Authors:
David Orive Miguel, Gorka Sorrosal Yarritu, Cruz Enrique Borges Hernández, Cristina Martín Andonegui, Ainhoa Alonso Vicario

Abstract:

In this work we present a comparison of several Artificial Neural Networks weights initialization methods based on Evolutionary Algorithms. We have tested these methods on three datasets: KEEL regression problems, random synthetic dataset and a dataset of concentration of different chemical species from the Bioethanol To Olefins process. Results demonstrated that the tuning of neural networks initial weights improves significantly their performance compared to a random initialization. In addition, several crossover algorithms were tested to identify the best one for the present objective.
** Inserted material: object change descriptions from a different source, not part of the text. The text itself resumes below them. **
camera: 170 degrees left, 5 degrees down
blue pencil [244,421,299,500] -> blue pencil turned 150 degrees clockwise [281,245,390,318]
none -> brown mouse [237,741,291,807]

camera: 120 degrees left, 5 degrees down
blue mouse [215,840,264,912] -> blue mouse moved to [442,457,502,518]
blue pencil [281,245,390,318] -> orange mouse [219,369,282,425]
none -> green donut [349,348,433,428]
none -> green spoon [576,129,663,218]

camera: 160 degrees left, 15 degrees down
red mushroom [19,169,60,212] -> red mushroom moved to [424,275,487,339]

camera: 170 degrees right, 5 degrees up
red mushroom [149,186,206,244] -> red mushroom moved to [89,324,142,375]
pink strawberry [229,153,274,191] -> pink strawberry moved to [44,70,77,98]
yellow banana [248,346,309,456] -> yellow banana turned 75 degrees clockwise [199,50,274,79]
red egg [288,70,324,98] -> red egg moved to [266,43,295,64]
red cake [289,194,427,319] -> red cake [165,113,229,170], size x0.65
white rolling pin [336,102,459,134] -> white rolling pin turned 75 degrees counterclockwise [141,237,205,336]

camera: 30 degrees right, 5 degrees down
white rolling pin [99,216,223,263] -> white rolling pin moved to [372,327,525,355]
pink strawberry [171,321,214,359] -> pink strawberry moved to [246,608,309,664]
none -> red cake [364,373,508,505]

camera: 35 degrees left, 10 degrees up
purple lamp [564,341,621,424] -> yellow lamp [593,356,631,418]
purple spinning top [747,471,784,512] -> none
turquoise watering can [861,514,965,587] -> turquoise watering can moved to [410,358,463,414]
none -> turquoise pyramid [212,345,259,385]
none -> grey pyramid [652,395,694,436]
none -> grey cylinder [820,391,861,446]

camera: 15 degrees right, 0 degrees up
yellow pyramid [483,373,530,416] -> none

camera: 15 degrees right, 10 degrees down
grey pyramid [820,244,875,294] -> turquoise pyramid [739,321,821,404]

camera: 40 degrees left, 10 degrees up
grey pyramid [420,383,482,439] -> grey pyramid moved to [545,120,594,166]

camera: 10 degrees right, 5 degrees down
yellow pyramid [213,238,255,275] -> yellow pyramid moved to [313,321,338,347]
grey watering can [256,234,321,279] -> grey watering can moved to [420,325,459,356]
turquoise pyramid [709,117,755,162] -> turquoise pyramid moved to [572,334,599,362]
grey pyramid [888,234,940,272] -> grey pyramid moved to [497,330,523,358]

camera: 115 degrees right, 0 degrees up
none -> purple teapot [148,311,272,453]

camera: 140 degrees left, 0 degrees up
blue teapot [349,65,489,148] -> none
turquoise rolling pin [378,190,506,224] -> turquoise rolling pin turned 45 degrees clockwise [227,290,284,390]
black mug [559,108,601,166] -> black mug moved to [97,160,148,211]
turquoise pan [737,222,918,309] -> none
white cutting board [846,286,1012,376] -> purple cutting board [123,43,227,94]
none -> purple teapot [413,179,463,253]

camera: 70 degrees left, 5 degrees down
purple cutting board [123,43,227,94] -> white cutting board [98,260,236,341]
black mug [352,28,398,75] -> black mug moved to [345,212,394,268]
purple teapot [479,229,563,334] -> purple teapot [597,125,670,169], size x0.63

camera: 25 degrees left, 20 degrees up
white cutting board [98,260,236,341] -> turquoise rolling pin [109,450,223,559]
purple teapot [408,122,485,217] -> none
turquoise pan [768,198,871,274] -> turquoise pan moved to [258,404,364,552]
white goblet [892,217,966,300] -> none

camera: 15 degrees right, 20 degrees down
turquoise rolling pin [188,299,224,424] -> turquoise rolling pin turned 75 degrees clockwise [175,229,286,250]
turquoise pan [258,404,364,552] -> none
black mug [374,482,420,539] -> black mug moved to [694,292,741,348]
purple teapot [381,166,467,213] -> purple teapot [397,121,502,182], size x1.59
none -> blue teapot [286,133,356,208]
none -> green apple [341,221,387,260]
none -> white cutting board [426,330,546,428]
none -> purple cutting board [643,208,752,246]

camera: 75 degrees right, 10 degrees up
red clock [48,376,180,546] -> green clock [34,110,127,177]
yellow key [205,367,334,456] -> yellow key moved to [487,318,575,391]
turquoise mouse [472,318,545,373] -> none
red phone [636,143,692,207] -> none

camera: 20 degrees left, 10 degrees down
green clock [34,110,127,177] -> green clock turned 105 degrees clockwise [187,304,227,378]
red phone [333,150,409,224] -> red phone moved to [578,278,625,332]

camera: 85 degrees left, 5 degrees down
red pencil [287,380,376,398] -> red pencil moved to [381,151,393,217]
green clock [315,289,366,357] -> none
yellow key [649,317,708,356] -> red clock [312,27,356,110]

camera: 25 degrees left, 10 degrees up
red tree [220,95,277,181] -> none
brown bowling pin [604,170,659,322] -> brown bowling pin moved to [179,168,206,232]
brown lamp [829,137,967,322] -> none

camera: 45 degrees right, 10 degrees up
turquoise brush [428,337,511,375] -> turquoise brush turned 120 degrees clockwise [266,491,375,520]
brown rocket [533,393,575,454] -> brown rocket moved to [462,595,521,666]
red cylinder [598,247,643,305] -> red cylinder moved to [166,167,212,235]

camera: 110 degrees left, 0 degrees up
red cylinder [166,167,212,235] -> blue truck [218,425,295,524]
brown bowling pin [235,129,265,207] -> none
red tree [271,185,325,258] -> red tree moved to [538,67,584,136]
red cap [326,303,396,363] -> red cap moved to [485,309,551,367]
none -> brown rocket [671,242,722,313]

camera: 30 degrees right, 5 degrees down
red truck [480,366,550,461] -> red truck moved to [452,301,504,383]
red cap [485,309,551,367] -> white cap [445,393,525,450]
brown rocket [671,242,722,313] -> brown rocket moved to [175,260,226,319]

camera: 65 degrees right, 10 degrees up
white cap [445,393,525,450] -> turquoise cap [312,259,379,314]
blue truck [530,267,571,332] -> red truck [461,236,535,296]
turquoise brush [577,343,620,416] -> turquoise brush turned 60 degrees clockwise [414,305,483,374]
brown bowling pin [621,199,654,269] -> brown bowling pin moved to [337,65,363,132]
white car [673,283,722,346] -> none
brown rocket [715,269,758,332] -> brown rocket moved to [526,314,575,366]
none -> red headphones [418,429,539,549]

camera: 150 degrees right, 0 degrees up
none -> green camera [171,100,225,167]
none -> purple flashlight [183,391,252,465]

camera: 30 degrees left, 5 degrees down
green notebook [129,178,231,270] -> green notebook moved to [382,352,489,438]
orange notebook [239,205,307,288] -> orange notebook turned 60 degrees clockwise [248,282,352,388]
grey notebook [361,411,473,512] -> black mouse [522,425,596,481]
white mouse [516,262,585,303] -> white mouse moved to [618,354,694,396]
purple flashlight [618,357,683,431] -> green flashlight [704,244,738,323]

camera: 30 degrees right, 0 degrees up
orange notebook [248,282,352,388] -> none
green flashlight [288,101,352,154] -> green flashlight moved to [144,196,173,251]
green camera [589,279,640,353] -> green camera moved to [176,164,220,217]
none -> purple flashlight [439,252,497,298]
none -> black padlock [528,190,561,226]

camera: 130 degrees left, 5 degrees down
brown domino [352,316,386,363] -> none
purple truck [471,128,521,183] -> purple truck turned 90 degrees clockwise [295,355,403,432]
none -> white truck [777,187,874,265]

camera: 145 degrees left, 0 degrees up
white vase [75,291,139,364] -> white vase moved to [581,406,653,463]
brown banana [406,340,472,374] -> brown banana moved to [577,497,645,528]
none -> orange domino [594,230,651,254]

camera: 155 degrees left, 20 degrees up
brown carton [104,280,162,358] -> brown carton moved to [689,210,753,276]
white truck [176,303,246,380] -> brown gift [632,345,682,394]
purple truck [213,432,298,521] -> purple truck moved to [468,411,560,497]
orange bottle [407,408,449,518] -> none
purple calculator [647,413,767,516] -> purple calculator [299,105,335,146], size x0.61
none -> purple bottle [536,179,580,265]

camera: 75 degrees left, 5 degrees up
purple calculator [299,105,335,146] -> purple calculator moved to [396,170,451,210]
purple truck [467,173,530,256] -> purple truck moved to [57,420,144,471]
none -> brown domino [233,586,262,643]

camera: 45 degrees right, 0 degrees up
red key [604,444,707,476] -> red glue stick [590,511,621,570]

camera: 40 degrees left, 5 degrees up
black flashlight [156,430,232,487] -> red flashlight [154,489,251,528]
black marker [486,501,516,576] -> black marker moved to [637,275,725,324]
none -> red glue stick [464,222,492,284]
In the post-hoc analysis there were found significant differences between the implemented crossover algorithms when the network has four or more inputs.



Proceedings: Proceedings of the 26th European Modeling & Simulation Symposium
Presented at:

EMSS (2014)


ISBN:

978-88-97999-38-6


Year:

2014


Citation
David Orive Miguel, Gorka Sorrosal Yarritu, Cruz Enrique Borges Hernández, Cristina Martín Andonegui, Ainhoa Alonso Vicario. (2014) "Evolutionary Algorithms for Hyperparameter Tuning on Neural Networks Models" In Proceedings of the 26th European Modeling & Simulation Symposium.